Lo psichiatra che ha in

cura il reclamante, nel citato certificato ha inoltre evidenziato come sia “vero

che nei momenti di benessere può badare alle sue incombenze amministrative con

il solo aiuto di un assistente sociale”, ma che “il problema si pone

però nei momenti di marcata sofferenza (con relativo ritiro sociale e abulia).

In queste fasi (relativamente frequenti) egli non è in grado di badare in modo

soddisfacente alla cura di sé, del suo domicilio e nemmeno agli obblighi

amministrativi”. Lo specialista ha quindi preavvisato negativamente, ad uso

dell’Autorità di protezione, la revoca della figura curatelare.

A mente di questo giudice,

risultano manifestamente adempiute le condizioni per il mantenimento di una

curatela ai sensi degli art. 394 e 395, che peraltro sembrerebbe aver dato

buoni risultati finchè il curatelato ha collaborato con il curatore. Va infine

evidenziato come il reclamante non presenti nemmeno nuovi elementi che giustifichino

un’eventuale evoluzione positiva della sua situazione tali da aver nel

frattempo modificato i presupposti per l'istituzione della curatela. Misura che

è stata chiesta, lo si rammenta, dal curatelato stesso e non è stata contestata

al momento della sua istituzione.

6.

Visto quanto sopra

il reclamo va respinto e la decisione impugnata confermata, con l'invito a RE 1

a collaborare con il curatore.

Tassa e spese di giustizia

sarebbero da porre a carico del reclamante, che risulta interamente

soccombente.
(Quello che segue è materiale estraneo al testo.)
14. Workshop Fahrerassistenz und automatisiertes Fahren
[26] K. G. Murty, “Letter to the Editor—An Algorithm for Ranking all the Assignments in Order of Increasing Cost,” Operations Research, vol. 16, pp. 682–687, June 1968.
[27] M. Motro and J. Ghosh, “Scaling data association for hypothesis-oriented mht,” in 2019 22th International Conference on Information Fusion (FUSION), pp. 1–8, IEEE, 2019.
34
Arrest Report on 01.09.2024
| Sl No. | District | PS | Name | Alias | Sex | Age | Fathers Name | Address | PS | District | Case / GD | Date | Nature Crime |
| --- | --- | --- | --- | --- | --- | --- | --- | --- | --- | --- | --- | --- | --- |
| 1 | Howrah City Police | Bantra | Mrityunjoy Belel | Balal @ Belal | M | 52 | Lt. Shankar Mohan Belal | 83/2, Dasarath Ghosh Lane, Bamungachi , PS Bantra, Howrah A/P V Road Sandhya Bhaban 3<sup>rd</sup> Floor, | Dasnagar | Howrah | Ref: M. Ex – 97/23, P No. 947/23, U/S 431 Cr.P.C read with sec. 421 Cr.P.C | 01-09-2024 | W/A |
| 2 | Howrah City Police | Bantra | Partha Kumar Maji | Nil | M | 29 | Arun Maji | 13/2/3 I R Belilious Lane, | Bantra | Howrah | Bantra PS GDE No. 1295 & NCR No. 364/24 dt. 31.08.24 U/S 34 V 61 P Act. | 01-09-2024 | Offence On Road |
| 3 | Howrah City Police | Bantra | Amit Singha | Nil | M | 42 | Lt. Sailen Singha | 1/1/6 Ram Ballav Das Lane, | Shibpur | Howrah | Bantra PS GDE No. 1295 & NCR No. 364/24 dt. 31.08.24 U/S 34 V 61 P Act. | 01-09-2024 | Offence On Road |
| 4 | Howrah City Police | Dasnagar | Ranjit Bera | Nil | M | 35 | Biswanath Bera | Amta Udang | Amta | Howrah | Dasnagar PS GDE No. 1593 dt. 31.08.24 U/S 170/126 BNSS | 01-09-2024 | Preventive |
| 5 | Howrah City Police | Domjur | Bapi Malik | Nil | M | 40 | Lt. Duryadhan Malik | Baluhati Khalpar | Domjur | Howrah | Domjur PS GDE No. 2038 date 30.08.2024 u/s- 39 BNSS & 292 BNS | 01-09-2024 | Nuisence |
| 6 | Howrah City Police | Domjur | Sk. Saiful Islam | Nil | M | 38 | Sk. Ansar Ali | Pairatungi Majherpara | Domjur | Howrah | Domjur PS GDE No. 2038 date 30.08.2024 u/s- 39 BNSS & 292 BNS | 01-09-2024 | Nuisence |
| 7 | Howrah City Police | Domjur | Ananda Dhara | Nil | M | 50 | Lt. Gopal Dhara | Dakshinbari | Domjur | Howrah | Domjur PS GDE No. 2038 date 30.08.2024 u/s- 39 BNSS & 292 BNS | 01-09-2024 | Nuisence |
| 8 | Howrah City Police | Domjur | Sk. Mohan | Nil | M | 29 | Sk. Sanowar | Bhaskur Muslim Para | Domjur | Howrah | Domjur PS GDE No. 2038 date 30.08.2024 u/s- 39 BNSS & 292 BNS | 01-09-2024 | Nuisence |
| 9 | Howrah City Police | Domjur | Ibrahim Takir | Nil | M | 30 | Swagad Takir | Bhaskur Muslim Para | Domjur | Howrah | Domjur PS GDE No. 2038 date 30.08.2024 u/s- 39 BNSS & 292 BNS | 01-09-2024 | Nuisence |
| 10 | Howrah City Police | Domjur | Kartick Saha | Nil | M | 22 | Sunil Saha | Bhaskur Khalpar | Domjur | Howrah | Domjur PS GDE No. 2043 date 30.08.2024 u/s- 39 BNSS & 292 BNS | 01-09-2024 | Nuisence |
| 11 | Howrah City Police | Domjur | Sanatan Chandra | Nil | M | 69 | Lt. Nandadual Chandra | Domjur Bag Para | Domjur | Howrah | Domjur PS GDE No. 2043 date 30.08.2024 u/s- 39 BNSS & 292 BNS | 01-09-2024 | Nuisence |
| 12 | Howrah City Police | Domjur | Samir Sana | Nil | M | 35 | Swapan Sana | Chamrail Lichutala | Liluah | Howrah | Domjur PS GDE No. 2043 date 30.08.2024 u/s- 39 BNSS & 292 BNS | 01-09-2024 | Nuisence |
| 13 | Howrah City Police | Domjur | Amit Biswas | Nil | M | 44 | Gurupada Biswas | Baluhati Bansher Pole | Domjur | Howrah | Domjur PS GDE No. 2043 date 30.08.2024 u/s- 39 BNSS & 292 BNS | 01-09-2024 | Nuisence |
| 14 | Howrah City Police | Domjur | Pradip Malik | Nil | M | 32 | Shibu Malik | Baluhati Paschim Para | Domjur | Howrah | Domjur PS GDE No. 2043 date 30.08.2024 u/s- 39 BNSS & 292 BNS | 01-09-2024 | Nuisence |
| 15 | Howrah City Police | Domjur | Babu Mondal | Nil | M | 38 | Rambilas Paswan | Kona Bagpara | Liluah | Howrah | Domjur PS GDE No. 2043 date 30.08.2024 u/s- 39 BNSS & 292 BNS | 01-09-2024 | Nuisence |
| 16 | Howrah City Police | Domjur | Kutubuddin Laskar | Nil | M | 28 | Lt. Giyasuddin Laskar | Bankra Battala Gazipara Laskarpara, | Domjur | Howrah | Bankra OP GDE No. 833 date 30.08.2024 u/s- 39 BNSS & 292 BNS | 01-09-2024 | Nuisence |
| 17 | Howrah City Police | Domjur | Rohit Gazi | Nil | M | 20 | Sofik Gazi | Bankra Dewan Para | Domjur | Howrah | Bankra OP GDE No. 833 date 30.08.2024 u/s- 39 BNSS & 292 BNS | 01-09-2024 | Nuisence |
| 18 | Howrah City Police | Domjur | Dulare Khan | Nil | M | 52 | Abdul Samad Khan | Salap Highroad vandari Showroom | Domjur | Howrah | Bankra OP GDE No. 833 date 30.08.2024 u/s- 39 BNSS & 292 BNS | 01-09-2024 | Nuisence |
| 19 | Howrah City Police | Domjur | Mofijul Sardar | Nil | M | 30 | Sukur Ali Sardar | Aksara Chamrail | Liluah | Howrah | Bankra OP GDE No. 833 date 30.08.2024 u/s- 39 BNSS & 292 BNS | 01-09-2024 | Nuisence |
Tuttavia, date le circostanze, eccezionalmente si rinuncia al loro

prelievo.

Dispositivo

Per questi motivi

dichiara e pronuncia:

1. Il

reclamo è respinto.

2. Non

si prelevano tasse e spese di giustizia.

3. Notificazione:

-

-

Comunicazione:

-

Il

presidente La

vicecancelliera

Rimedi giuridici

Nelle cause senza carattere pecuniario il ricorso in

materia civile al Tribunale federale, 1000 Losanna 14, è ammissibile contro le

decisioni previste dagli art. 90 a 93 LTF per i motivi enunciati dagli art. 95 a 98 LTF entro il termine stabilito dall'art. 100 cpv. 1 e 2 LTF (art. 72 segg. LTF). Nelle cause

di carattere pecuniario il ricorso in materia civile è ammissibile solo se il valore litigioso ammonta ad almeno 30 000 franchi;

quando il valore litigioso non raggiunge tale importo, il ricorso in materia civile è ammissibile

se la controversia concerne una questione di diritto di importanza fondamentale

(art. 74 LTF). La legittimazione a ricorrere è disciplinata dall'art. 76 LTF.

Laddove non sia ammissibile il ricorso in materia civile è dato, entro lo

stesso termine, il ricorso sussidiario in materia costituzionale al Tribunale

federale per i motivi previsti dall'art. 116 LTF (art. 113 LTF). La

legittimazione a ricorrere è disciplinata in tal caso dall'art. 115 LTF.